Yes, you do have vsync enabled; your SwapBuffers has 20,594 invocations over a total of 314,757 milliseconds, which is just over 15 milliseconds each: this is vsync at 60 fps.

Your results for glBegin demonstrate what I mentioned above: over 500,000 invocations and it’s still significantly lower than your wglMakeCurrent calls (which look like 2 per frame; glVertex and glTexCoord are effectively down in the noise); i.e threading overhead far outweighs the cost of using immediate mode, and immediate mode is not a bottleneck for you.

It’s puzzling that you say you’re using immediate mode, but yet from lloking at your test results I also see calls to glBufferSubData and glDrawArrays; this suggest to me that you’re doing things a little bit different to what you originally indicated, and perhaps you haven’t told us the full story about what you’re actually doing?

Remaldeep · August 9, 2016, 4:17am

It’s puzzling that you say you’re using immediate mode, but yet from lloking at your test results I also see calls to glBufferSubData and glDrawArrays; this suggest to me that you’re doing things a little bit different to what you originally indicated, and perhaps you haven’t told us the full story about what you’re actually doing?

Since I am not the only one working on this, I think its related to text rendering library somewhere.

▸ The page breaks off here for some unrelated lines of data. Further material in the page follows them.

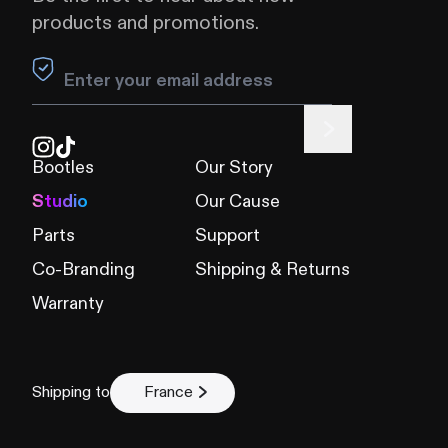
products and promotions.
Leave this field blank
Bootles
Our Story
Studio
Our Cause
Parts
Support
Co-Branding
Shipping & Returns
Warranty
Shipping to
France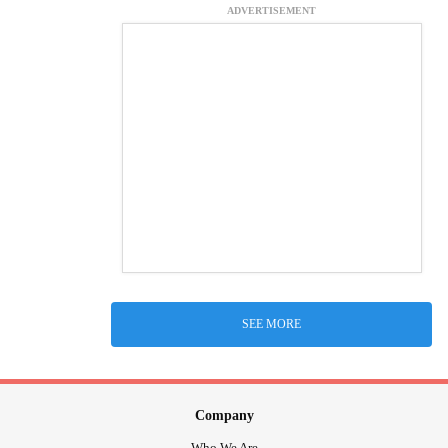
ADVERTISEMENT
SEE MORE
Company
Who We Are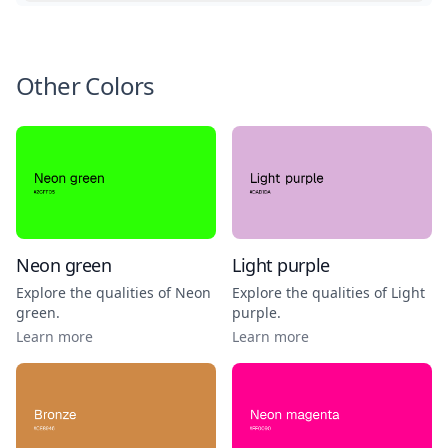
Other Colors
Neon green
Light purple
Explore the qualities of
Neon
Explore the qualities of
Light
green
.
purple
.
Learn more
Learn more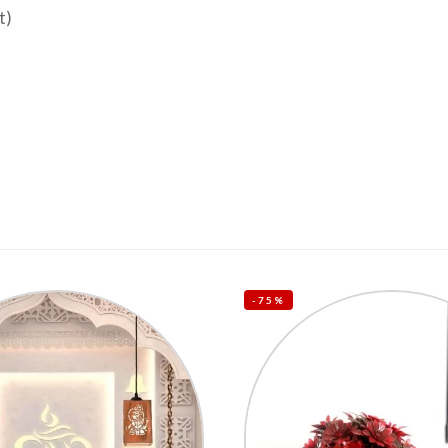
t)
-75%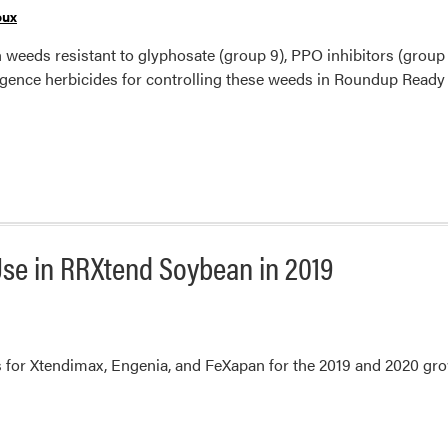
oux
ith weeds resistant to glyphosate (group 9), PPO inhibitors (group
rgence herbicides for controlling these weeds in Roundup Ready
se in RRXtend Soybean in 2019
 for Xtendimax, Engenia, and FeXapan for the 2019 and 2020 gro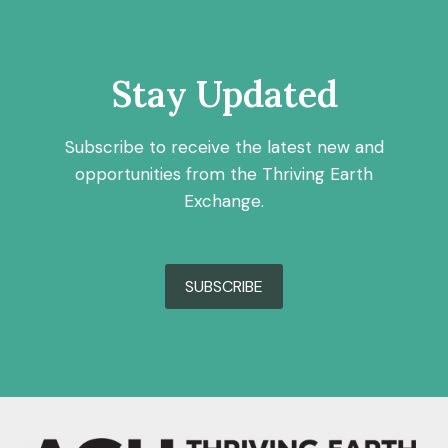
Stay Updated
Subscribe to receive the latest new and
opportunities from the Thriving Earth
Exchange.
SUBSCRIBE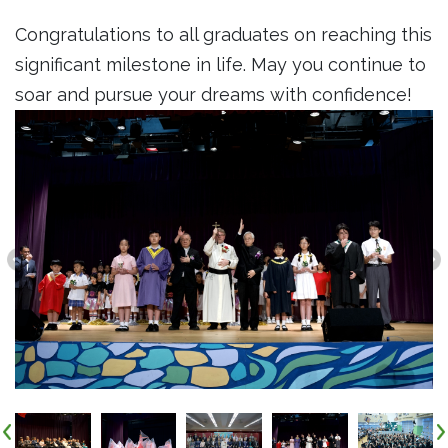
Congratulations to all graduates on reaching this
significant milestone in life. May you continue to
soar and pursue your dreams with confidence!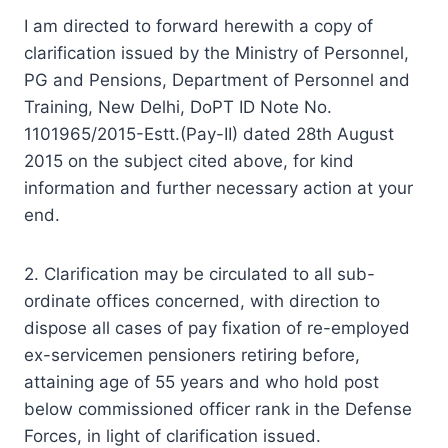
I am directed to forward herewith a copy of
clarification issued by the Ministry of Personnel,
PG and Pensions, Department of Personnel and
Training, New Delhi, DoPT ID Note No.
1101965/2015-Estt.(Pay-II) dated 28th August
2015 on the subject cited above, for kind
information and further necessary action at your
end.
2. Clarification may be circulated to all sub-
ordinate offices concerned, with direction to
dispose all cases of pay fixation of re-employed
ex-servicemen pensioners retiring before,
attaining age of 55 years and who hold post
below commissioned officer rank in the Defense
Forces, in light of clarification issued.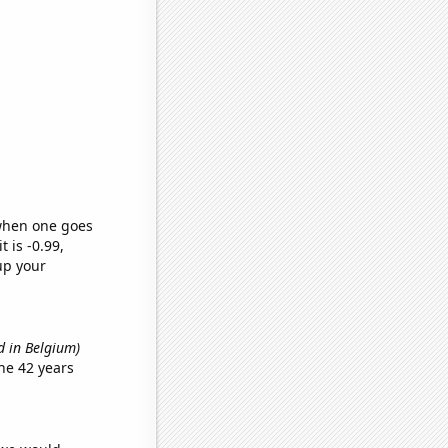
 when one goes
t is -0.99,
up your
d in Belgium)
he 42 years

The texture drawing doesn’t use those commands.

Grognard · August 10, 2016, 8:16pm

Profiling like this is pretty useless in opengl, you can’t tell how long something really takes this way because you aren’t really doing everything and then waiting for it to finish that is just when your end is done. I mean obviously it doesn’t take that long to swap buffers. But you will have to time the whole frame and change things around and see if they improve.

But if this is really what you are doing obviously the image transfer is all of your overhead. Maybe you can keep some of the images mapped to the card depending on how often they change out.